* Directions *
Continue the passage about boys, humor, and reading in elementary school from its final sentence.

* Excerpted text *
In Boy Writers: Reclaiming Their Voices by Ralph Fletcher, the author talks about how the female-dominated landscape of elementary school has created a culture clash. Female teachers often (not always, it is certainly getting better as the younger generation become teachers) have a very particular way they like things, and that often clashes with the types of humor that appeal to boys (and many, many girls as well). It doesn’t mean either “side” is wrong, but rather that we need to meet our students on their terms. If you want someone to read & write, you can’t just let them read books that you like or write in a way that pleases you. The job is to teach them the skills and let them find their own voice & opinion. This means being open to horror, science fiction, and toilet humor. But, of course, it must remain appropriate for the school setting. Still, these books would be fantastic ways to get kids excited about reading.

* Extracted data *

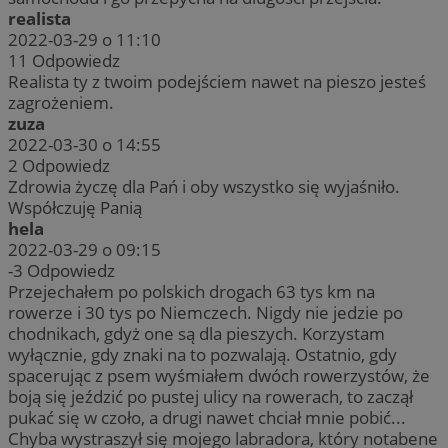
realista
2022-03-29 o 11:10
11
Odpowiedz
Realista ty z twoim podejściem nawet na pieszo jesteś
zagrożeniem.
zuza
2022-03-30 o 14:55
2
Odpowiedz
Zdrowia życzę dla Pań i oby wszystko się wyjaśniło.
Współczuję Panią
hela
2022-03-29 o 09:15
-3
Odpowiedz
Przejechałem po polskich drogach 63 tys km na
rowerze i 30 tys po Niemczech. Nigdy nie jedzie po
chodnikach, gdyż one są dla pieszych. Korzystam
wyłącznie, gdy znaki na to pozwalają. Ostatnio, gdy
spacerując z psem wyśmiałem dwóch rowerzystów, że
boją się jeździć po pustej ulicy na rowerach, to zaczął
pukać się w czoło, a drugi nawet chciał mnie pobić...
Chyba wystraszył się mojego labradora, który notabene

* Task answer *
The Sour Grape (HarperCollins) Written by Jory John Illustrated by Pete Oswald
For ages: 4-8 You are likely already familiar with the Food Group series of picture books, and this is the latest (as of this writing) addition to the collection. The Sour Grape is a grumpy person who spends time explaining how they ended up this way. It started when the Grape planned an elaborate birthday party, but no one showed up. The Grape went from being sweet to bitter and then sour, lashing out at anyone who crossed their path. A relatable situation.